§ Work to complete:
Using the records that follow, copy every line containing the word "visualized".

§ Information provided:
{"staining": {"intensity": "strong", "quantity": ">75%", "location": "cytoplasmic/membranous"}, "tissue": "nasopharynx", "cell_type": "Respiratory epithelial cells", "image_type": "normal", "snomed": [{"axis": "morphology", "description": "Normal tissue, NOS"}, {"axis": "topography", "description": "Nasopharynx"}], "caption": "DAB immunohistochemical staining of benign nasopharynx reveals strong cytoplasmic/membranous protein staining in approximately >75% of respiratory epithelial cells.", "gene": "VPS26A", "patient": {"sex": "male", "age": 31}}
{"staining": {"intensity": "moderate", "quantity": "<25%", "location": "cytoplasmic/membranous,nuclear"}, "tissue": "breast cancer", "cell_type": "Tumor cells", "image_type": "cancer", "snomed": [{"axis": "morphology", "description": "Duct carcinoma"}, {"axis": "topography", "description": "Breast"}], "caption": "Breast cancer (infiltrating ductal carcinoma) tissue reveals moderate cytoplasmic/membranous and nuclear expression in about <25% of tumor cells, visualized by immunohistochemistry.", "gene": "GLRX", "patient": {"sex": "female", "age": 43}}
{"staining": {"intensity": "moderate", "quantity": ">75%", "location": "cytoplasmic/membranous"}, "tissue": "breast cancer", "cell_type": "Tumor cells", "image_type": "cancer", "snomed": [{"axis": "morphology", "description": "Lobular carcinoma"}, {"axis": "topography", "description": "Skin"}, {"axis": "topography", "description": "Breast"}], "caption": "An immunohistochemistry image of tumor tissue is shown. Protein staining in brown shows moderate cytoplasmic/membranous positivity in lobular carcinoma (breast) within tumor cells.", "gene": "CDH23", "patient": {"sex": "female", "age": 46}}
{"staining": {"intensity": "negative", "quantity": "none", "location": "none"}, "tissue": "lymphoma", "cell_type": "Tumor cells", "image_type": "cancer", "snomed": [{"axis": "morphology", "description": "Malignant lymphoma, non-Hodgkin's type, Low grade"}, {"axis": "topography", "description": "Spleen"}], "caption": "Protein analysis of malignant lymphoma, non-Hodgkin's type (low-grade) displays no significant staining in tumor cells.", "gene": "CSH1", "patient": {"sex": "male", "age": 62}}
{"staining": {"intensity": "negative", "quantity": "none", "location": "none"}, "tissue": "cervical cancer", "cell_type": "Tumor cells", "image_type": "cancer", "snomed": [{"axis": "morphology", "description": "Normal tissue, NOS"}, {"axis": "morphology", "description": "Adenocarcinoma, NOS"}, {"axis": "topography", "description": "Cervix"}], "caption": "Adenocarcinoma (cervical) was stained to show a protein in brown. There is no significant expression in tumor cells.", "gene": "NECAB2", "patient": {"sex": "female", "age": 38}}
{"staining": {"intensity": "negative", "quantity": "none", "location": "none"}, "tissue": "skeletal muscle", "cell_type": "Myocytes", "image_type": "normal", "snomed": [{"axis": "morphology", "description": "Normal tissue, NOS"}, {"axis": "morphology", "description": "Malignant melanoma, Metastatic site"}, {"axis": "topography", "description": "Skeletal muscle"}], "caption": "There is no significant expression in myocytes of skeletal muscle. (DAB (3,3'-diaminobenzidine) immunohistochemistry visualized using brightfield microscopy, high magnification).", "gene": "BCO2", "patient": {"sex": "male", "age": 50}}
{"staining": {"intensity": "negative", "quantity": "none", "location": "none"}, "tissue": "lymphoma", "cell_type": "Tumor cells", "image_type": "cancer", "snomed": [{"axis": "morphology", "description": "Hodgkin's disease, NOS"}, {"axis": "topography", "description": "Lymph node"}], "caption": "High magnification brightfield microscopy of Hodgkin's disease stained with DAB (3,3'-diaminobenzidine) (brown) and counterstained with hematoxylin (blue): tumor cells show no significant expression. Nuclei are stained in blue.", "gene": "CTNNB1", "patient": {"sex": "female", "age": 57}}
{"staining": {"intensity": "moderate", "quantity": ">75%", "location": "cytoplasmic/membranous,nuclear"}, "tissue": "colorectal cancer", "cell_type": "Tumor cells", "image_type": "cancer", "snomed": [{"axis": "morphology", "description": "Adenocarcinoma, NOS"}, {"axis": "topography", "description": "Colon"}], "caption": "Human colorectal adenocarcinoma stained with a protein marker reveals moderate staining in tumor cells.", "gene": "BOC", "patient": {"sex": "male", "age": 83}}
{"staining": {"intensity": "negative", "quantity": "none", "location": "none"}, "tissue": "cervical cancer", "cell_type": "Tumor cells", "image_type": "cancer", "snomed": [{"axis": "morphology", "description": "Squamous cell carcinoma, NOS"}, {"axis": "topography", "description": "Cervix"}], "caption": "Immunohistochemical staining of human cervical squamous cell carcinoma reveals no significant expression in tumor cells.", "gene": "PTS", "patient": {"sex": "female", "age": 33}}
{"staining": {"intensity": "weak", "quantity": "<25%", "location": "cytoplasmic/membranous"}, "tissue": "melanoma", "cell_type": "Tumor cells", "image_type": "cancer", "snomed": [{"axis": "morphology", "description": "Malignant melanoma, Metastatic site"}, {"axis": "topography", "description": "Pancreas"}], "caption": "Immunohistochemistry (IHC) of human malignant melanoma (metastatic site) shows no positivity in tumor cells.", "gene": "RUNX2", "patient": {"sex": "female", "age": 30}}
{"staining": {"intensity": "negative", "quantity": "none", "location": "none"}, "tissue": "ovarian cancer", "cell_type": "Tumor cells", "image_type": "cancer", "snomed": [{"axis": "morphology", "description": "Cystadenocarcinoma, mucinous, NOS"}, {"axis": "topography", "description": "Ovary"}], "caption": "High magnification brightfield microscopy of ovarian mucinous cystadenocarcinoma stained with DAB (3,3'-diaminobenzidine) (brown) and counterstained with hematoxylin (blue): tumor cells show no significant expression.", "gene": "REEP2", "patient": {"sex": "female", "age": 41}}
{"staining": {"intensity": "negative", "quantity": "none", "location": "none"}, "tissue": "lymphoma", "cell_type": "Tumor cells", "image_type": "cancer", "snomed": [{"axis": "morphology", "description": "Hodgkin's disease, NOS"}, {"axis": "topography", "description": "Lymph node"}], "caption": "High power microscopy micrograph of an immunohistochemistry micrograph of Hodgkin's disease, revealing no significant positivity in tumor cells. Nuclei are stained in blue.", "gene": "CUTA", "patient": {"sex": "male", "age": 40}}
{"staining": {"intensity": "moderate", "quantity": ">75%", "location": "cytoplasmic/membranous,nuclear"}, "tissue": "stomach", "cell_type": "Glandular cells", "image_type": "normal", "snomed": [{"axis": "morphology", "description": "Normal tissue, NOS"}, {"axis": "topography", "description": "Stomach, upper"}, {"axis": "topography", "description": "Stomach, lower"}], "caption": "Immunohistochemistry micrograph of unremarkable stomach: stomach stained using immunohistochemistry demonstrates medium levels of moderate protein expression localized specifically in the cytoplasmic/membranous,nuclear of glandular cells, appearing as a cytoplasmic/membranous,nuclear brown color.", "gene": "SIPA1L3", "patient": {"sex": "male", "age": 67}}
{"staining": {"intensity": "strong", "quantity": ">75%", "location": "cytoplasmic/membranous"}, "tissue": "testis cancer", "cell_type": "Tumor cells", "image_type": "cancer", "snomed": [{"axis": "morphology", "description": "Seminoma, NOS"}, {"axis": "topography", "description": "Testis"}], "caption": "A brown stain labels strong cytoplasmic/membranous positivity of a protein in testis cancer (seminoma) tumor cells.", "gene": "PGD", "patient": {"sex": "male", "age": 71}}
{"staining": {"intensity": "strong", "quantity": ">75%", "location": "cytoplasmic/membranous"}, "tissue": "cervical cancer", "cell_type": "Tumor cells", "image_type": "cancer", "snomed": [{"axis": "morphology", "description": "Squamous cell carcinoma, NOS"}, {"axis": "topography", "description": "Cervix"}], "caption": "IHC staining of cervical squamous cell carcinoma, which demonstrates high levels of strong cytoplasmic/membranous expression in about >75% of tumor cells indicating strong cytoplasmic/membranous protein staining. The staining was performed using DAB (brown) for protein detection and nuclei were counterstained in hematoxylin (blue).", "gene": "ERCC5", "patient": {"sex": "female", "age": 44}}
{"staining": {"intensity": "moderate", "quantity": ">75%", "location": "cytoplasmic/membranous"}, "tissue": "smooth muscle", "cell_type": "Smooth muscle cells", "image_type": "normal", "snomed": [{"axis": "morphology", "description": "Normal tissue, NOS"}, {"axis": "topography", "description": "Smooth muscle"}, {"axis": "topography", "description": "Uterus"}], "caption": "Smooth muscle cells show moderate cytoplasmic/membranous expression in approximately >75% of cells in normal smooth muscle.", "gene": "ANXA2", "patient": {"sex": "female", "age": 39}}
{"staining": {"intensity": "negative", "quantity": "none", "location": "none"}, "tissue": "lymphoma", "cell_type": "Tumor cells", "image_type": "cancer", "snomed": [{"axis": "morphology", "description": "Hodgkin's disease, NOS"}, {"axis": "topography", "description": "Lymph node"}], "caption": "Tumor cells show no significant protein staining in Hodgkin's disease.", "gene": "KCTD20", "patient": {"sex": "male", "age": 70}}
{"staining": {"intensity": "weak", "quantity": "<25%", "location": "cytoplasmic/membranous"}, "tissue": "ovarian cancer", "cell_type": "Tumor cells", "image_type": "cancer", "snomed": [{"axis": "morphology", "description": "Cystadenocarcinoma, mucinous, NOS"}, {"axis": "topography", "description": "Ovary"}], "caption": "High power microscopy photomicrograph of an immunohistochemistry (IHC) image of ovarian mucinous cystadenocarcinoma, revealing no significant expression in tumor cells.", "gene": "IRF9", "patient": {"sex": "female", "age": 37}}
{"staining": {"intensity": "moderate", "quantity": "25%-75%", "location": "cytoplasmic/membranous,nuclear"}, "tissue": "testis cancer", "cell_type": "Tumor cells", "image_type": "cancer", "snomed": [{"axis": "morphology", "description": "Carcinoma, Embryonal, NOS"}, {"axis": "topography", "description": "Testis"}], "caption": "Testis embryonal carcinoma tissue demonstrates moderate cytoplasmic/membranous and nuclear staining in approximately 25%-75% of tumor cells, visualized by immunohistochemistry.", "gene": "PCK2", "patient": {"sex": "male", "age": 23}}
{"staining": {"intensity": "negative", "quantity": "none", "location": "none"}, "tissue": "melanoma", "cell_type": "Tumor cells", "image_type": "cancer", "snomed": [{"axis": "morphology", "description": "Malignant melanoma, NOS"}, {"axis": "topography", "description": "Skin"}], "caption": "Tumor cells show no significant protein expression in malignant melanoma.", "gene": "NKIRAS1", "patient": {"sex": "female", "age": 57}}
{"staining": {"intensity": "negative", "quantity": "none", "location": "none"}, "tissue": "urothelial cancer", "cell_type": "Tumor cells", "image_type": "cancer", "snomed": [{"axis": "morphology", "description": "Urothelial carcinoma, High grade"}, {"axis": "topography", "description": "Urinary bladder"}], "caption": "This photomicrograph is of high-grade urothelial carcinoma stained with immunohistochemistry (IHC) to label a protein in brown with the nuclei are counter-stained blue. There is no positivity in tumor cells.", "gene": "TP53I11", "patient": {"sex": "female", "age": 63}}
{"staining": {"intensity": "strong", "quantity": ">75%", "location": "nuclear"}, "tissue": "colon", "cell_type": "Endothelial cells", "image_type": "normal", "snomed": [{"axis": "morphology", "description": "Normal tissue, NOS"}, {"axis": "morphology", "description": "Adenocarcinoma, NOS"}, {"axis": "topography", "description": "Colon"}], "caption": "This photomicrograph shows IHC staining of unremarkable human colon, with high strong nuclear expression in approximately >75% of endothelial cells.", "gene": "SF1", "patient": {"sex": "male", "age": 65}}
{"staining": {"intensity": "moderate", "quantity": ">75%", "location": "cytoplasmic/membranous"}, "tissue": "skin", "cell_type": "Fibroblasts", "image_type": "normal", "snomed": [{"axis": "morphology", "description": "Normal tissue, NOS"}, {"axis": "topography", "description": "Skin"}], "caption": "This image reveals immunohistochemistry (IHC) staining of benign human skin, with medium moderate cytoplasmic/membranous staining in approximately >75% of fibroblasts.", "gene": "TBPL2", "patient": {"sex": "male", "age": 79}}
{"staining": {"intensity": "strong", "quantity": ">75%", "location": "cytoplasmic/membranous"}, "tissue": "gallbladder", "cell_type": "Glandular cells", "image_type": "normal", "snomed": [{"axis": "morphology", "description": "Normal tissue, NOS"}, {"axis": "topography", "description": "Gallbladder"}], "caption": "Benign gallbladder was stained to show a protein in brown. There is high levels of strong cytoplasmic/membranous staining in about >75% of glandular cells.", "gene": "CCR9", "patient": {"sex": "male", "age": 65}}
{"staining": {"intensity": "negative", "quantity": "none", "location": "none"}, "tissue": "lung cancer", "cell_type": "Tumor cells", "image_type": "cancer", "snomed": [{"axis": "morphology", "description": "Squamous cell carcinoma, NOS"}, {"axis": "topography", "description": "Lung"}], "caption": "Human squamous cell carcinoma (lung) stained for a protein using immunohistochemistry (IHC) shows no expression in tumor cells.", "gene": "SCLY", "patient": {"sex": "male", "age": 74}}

§ Expected answer:
{"staining": {"intensity": "moderate", "quantity": "<25%", "location": "cytoplasmic/membranous,nuclear"}, "tissue": "breast cancer", "cell_type": "Tumor cells", "image_type": "cancer", "snomed": [{"axis": "morphology", "description": "Duct carcinoma"}, {"axis": "topography", "description": "Breast"}], "caption": "Breast cancer (infiltrating ductal carcinoma) tissue reveals moderate cytoplasmic/membranous and nuclear expression in about <25% of tumor cells, visualized by immunohistochemistry.", "gene": "GLRX", "patient": {"sex": "female", "age": 43}}
{"staining": {"intensity": "negative", "quantity": "none", "location": "none"}, "tissue": "skeletal muscle", "cell_type": "Myocytes", "image_type": "normal", "snomed": [{"axis": "morphology", "description": "Normal tissue, NOS"}, {"axis": "morphology", "description": "Malignant melanoma, Metastatic site"}, {"axis": "topography", "description": "Skeletal muscle"}], "caption": "There is no significant expression in myocytes of skeletal muscle. (DAB (3,3'-diaminobenzidine) immunohistochemistry visualized using brightfield microscopy, high magnification).", "gene": "BCO2", "patient": {"sex": "male", "age": 50}}
{"staining": {"intensity": "moderate", "quantity": "25%-75%", "location": "cytoplasmic/membranous,nuclear"}, "tissue": "testis cancer", "cell_type": "Tumor cells", "image_type": "cancer", "snomed": [{"axis": "morphology", "description": "Carcinoma, Embryonal, NOS"}, {"axis": "topography", "description": "Testis"}], "caption": "Testis embryonal carcinoma tissue demonstrates moderate cytoplasmic/membranous and nuclear staining in approximately 25%-75% of tumor cells, visualized by immunohistochemistry.", "gene": "PCK2", "patient": {"sex": "male", "age": 23}}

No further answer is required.